Spot buyers absorbed selling pressure from large whale exits, stabilizing HYPE and preventing a significant price drop.

- Hyperliquid’s HYPE token surged to $40–$43 due to intense platform activity and whale speculation, but derivatives pressure remains a key risk.
Hyperliquid (HYPE) has shown notable on-chain accumulation signals, particularly from whale activity. A $4 million USDC whale deposit resulted in the acquisition of 56,208 HYPE tokens, while a TWAP order targeted an additional 99,000 HYPE over 10 hours. This pattern suggests a strategic build-up rather than a short-term speculative move.

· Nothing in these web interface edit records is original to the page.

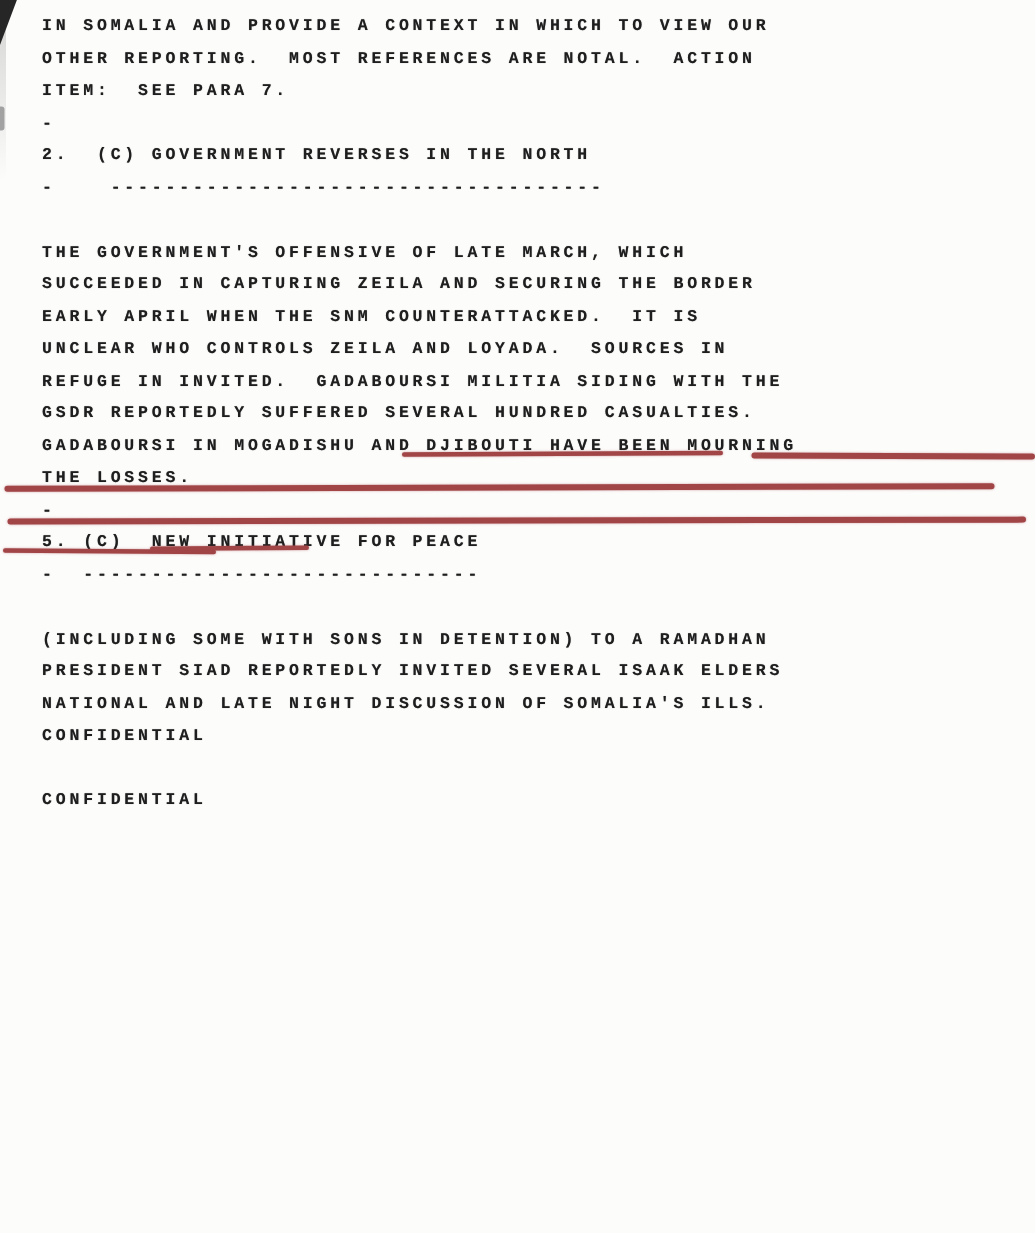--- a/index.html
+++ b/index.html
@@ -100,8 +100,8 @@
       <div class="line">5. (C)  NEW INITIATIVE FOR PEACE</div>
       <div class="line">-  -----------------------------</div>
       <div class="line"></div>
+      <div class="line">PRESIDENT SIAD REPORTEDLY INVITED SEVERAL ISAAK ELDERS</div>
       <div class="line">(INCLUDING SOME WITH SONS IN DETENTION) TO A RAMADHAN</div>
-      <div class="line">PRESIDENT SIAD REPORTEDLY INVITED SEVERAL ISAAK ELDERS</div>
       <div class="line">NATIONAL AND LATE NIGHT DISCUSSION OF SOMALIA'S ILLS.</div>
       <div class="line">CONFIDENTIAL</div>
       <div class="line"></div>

Recent activity also saw large whale exits, with High Stakes Capital fully liquidating its holdings. Despite this, spot investors absorbed the selling pressure, stabilizing the token at around $40. Over a 24-hour period, 602,421 HYPE entered circulation, totaling $22.93 million. While this created downward pressure, net flows remained negative, indicating accumulation rather than dumping. This shift in market behavior marks the first time in recent weeks that buying activity has outweighed selling pressure. Hyperliquid’s fundamentals, including its HIP-3 upgrade and builder codes platform, have contributed to ecosystem growth and token buybacks, supporting HYPE’s trajectory.

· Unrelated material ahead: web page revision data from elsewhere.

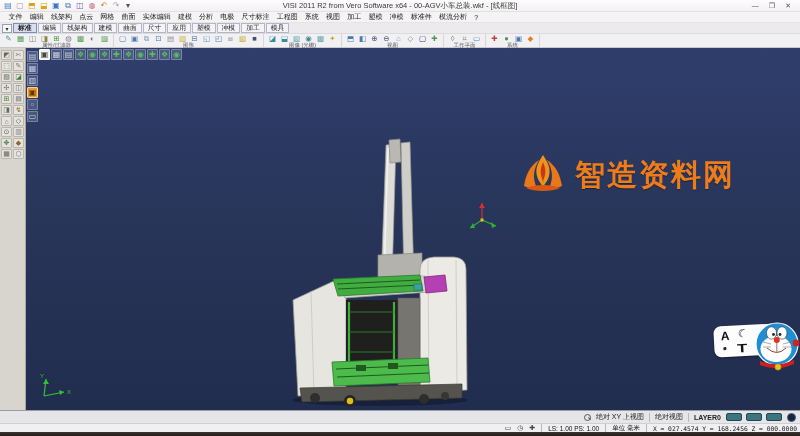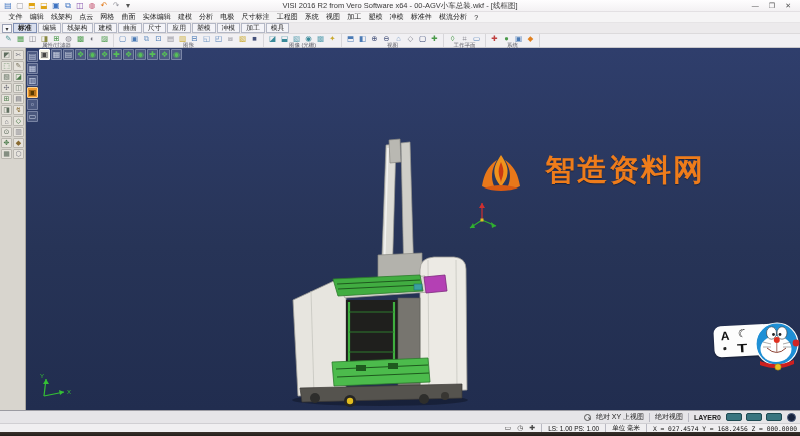--- a/index.html
+++ b/index.html
@@ -92,7 +92,7 @@
         <span class="qicon" style="color: rgb(154, 154, 162);">↷</span>
         <span class="qicon" style="color: rgb(85, 85, 85);">▾</span>
       </div>
-    <div class="title">VISI 2016 R2 from Vero Software x64 - 00-AGV小车总装.wkf - [线框图]</div>
+    <div class="title">VISI 2011 R2 from Vero Software x64 - 00-AGV小车总装.wkf - [线框图]</div>
     <div class="winbtns">
       <span>—</span>
       <span>❐</span>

The recent surge in HYPE prices was fueled by intense platform activity, with the DEX handling around $500 million in daily trading volume. The platform’s revenue model channels approximately 97% of earnings into HYPE buybacks, reinforcing its deflationary mechanism. Whale speculation further intensified, with a $3 million long position opened at 10x leverage and a $9 million short position initiated with the same leverage. Despite these factors, the market remains volatile, with open interest across HyperliquidPURR-- falling to $6.999 billion. The dominance of tokenized equities and futures in the HIP-3 market introduces fragility, as a reversal in sentiment could lead to sharp corrections.
What Drives HYPE’s Demand?
HYPE’s demand is primarily driven by two factors: whale accumulation and buybacks. Whale activity has been a consistent feature in the token’s price movements, with large holders influencing market sentiment and liquidity. Additionally, the platform’s buyback and burn mechanism plays a crucial role in reducing circulating supply and reinforcing price stability. For example, Hyperliquid has burned approximately 37.5 million HYPE tokens, contributing to float tightening and increased sensitivity to fresh demand. This dynamic is further reinforced by monthly distributions of around 1.2 million HYPE and whale selling during rallies, which reintroduce supply into the market.